One of the exhibits that attracts the attention of visitors to the Moscow Kremlin is undoubtedly the Tsar Cannon, a monument of the foundry art of Russian craftsmen of the 16th century. History has preserved the name of its creator - the foundry worker Andrey Chokhov, who worked at the Cannon Yard in Moscow for over 40 years. The cannon is richly decorated with ornaments and inscriptions, one of which reads: "The cannon was made by the cannon writer Ondrej Chokhov."
Master Chokhov has cast over twenty heavy weapons in his life. Among them, for example, the seven-ton "Troilus" pishchal. Later Chokhov also took up bell casting. He casted bells for the Trinity-Sergius Lavra and the Moscow Kremlin. But, the Tsar Cannon is the most famous work of Chokhov. The last time his name was mentioned in documents from 1629. Probably at this time he died or retired.
The cannon was cast in 1586 by order of Tsar Fyodor, the son of Ivan the Terrible. It was supposed to become not so much a real combat weapon as a symbol of the military might of the Russian State.

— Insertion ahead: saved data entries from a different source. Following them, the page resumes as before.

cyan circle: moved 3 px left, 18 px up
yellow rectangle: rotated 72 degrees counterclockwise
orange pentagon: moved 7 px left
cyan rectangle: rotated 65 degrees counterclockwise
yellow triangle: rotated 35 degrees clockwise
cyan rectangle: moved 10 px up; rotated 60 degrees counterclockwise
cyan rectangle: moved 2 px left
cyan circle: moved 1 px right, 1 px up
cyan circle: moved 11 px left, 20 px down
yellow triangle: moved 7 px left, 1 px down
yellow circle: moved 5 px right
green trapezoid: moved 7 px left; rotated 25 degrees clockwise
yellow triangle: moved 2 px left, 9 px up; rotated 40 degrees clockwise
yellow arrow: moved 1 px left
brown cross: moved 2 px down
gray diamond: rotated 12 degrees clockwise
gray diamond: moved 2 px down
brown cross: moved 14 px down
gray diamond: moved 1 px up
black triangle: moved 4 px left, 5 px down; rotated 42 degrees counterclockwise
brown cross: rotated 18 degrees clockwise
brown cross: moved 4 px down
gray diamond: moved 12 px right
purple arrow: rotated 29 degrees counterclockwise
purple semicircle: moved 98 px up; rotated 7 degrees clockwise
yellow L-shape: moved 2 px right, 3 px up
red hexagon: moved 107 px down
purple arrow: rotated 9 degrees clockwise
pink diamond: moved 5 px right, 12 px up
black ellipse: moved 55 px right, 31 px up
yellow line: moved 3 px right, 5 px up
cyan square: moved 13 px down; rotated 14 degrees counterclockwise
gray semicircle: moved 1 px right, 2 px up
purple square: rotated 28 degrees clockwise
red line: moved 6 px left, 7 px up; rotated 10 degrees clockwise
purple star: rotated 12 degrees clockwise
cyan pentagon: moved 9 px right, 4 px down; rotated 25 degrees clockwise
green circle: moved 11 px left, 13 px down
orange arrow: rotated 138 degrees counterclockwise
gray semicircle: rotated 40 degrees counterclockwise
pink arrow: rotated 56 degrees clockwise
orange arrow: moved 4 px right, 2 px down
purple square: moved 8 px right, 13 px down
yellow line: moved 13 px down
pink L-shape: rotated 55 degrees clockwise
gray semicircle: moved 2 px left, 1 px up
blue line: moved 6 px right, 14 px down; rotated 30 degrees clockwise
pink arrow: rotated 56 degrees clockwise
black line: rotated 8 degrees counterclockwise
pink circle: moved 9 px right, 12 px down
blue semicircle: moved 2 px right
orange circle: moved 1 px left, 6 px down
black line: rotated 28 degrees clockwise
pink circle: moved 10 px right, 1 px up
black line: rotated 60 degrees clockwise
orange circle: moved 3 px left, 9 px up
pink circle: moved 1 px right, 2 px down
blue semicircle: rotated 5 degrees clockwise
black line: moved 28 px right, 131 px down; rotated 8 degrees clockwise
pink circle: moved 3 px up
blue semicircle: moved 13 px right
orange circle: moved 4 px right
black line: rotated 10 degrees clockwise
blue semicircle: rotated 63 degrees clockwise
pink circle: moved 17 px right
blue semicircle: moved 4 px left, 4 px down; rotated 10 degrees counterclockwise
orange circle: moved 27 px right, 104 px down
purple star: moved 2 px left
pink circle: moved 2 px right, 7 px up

Indeed, the very appearance of the gun could not fail to command respect: the length of the gun is 5 meters 34 centimeters, the weight, as indicated on the barrel, 2, 400 pounds - almost 40 tons. She could shoot cannonballs weighing up to 1 ton. True, no information has survived that the Tsar Cannon was ever used in the course of hostilities.
However, it was initially assumed that the gun would be used for its intended purpose: Moscow received news that the Crimean Khan was preparing a campaign against the city. The Tsar Cannon was supposed to protect the Spassky Gate and the crossing over the Moskva River.
Currently, the Tsar Cannon is located on Ivanovskaya Square, next to the Ivan the Great Bell Tower and the Church of the Twelve Apostles. However, over four and a half centuries, the gun changed its location more than once. Initially, it was installed on the Execution Ground, then it was moved to the courtyard of the Arsenal, in the 19th century to the Armory Chamber. It was only in 1960 that it was moved to its present location - to the northern facade of the Ivan the Great Bell Tower.
There are four cannonballs next to the cannon; they are decorative and made in the 19th century at the St. Petersburg plant of Byrd. It was simply impossible to shoot with nuclei of this diameter and weight. In the fire of 1812, the wooden carriage burned down, a new carriage and cannonballs were brought to Moscow from St. Petersburg in 1835.
Installing a cannon on a new carriage required a lot of effort and skill. It is interesting that the auction was won by the peasant Mikhail Vasiliev, who estimated the work at 1, 400 rubles. The cannon was safely installed in its intended place for 125 years.
In 1980, restorers worked on the Tsar Cannon and came to an interesting conclusion: the weapon simply could not be used for military operations, as it had significant flaws. For example, the inside of the barrel was not even thoroughly cleaned after casting, there were numerous nodules and irregularities.
However, one shot from the Tsar Cannon was fired. This happened after the overthrow of False Dmitry, posing as the son of Ivan IV. In 1606 he was killed and buried near the Serpukhov Gate. It happened in May, but, unexpectedly, severe frosts hit, destroying the crops. Rumors spread that the impostor's witchcraft power was to blame. They dug his graves and burned him. The ashes were mixed with gunpowder, loaded into the Tsar Cannon and fired.